Londoners love shopping. There'll be hundreds of thousands of Londoners out today pottering round designer boutiques, browsing in department stores and nibbling muffins in coffee shops. Heaven knows why, but there will be. But we're not big on shopping in Tower Hamlets. Canary Wharf has plenty of clone stores, but they're mostly aimed at lunchtime bankers. The new Spitalfields market has a few chic retail outlets, but they're mostly for pretentious incomers. But most Tower Hamlets residents do much of their shopping in lesser cheaper shops on ordinary independent parades. We don't do malls. So it's not surprising that Tobacco Dock was doomed.
It sounded like a good idea at the time. Take a Grade I listed warehouse in Wapping, originally a store for imported tobacco, and convert it into a £47 million shopping centre. The intention was to create the Covent Garden of the East End (that's a bijou shopping centre, not a fruit and vegetable market) in an iconic 200 year-old building. People would come from far and wide to browse beneath its vaulted brickarches, perhaps taking home a nice woollen cardigan or a pair of ruby stilettos or an ethnic wooden thingamajig. But it didn't happen.
There's a huge multi-storey car park next door, but it's never been full of shopping trolleys. There's Rupert Murdoch's giant News International headquarters immediately adjacent, but no easy passage from one to the other. There are two fullsize pirateships positioned outside by the waterway, but kids never nagged their parents to bring them sightseeing. There was even an accessible tube and DLR station within easy walking distance, but few people bothered. Too far from the capital's retail epicentre, too close to people who didn't need luxuries and couldn't afford them anyway. Opened in 1989, the Tobacco Dock shopping centre survived for only a few years before limping to an embarrassed close.
But one sandwich shop is still open. And the most surprising thing about Tobacco Dock is that the entire complex is still maintained and managed and cleaned, just for them. Heaven knows how Frank & Stein have survived here since day 1, they must serve up the finest baguettes in all of Wapping. It's certainly not their unique cellar ambience, tucked up a side passage near the WC with a couple of lonely tables dumped outside. And it's not their contribution to 24-hour cafe society, because the deli counter is (very) closed at evenings and weekends. But on weekdays anybody can wander inside Tobacco Dock through the unlocked gates and take a stroll around the interior, even if they have no interest whatsoever in buying pastrami in a ciabatta.

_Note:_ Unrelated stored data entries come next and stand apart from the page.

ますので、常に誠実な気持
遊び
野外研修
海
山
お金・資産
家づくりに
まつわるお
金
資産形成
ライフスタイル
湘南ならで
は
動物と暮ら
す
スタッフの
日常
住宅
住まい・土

It's like a ghost mall, maybe that one in Dawn of the Dead, with eerie empty walkways crossing in front of rows of vacant shopfronts. It feels as if you're trespassing, rather than exploring, although the bored security guard probably won't give you a second look. The arched brickwork is enticingly authentic, but there are also several artificial Thatcherite extras dropped in all around the place. Those chunky lanterns, for example, or the pair of scarystatues by the empty maps near the mall entrance. The central stone staircase is garish and optimistically huge, designed for excessive footfall that never came. Elsewhere are unnecessarily ornate domed pergolas, one topped off with a metal globe, surrounding freshly-watered potted plants. All that architectural effort for so little return.
One company's dreams came tumbling down inside Tobacco Dock's vaults with one hell of a crash. But someone, somehow, someday, surely, must be able to breathe some life back into the place. Factory outlet? Row of pound shops? Any takers?